Social care no deal preparations ramp up

Scottish Government looks to understand no deal Brexit contingency plans in sector

Thursday 6th June 2019

The Scottish Government has begun surveying social care leaders to find out how well they might cope with shortages of vital supplies so ministers can understand how much support the sector would need if the UK leaves the EU without a deal.

Scottish Care, the representative body for voluntary and private social care providers, has been commissioned to carry out the research on the government’s behalf.

Chief executive Donald Macaskill says the current study is part of a process to “ensure that planning and preparedness is as robust as it can be.”

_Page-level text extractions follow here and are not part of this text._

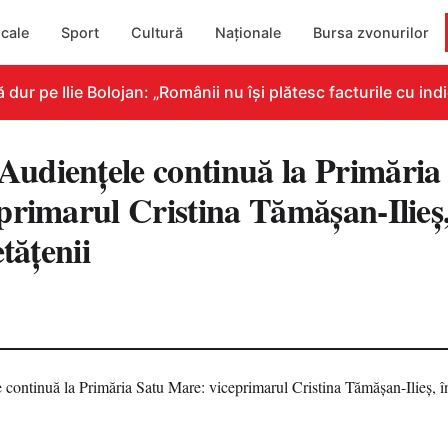
cale
Sport
Cultură
Naționale
Bursa zvonurilor
 pe Ilie Bolojan: „Românii nu își plătesc facturile cu indic
diențele continuă la Primăria
primarul Cristina Tămășan-Ilieș,
etățenii
3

“Scottish Care is grateful for the support of Scottish Government in recognising the particular challenges that are potentially going to be faced by the care sector should we see a no deal EU exit,” he added.

The Scottish Government is calling on UK ministers to "categorically" rule out leaving Europe without a withdrawal agreement in place, warning a no deal poses a "significant threat" to the health and social care sector.

Scottish Care has previously said a no deal departure could lead to up to 18 weeks of disturbance and said its members should consider building up reserves of medical supplies.

Leading contenders for the Conservative leadership say they will take the UK out of the EU without a deal if no agreement has been reached by the 31st October 2019 deadline, rather than seek another extension to the Article 50 process.

Care sector leaders and managers will be asked to outline their contingency plans and set out their concerns in three separate surveys over the coming months.

The first, being sent out by Scottish Care this week, deals with clinical consumables that organisations use to care for people such as cleaning, hygiene and incontinence products.

Amid worries disruption at UK borders caused by a no deal departure could see deliveries of these essentials delayed or cancelled, care managers across Scotland will be asked about the strategies they have in place to cope with shortages.

Scotland’s health secretary, Jeane Freeman, has previously described Brexit as the “single biggest issue” hampering social care recruitment.

A Scottish Government spokesperson said: “Uncertainty around a no deal Brexit continues to pose a significant threat to the health and social care sector, both in terms of the supply of medicines and critical goods and the impact which the loss of freedom of movement will have on the  recruitment and retention of staff. This is why the UK Government should categorically rule out such an outcome now.

“As a responsible government, we are working with a wide range of local and national organisations to support contingency planning in the health and social care sector in response to the possibility of a ‘no deal’ EU exit but we cannot mitigate all the risks EU exit presents.”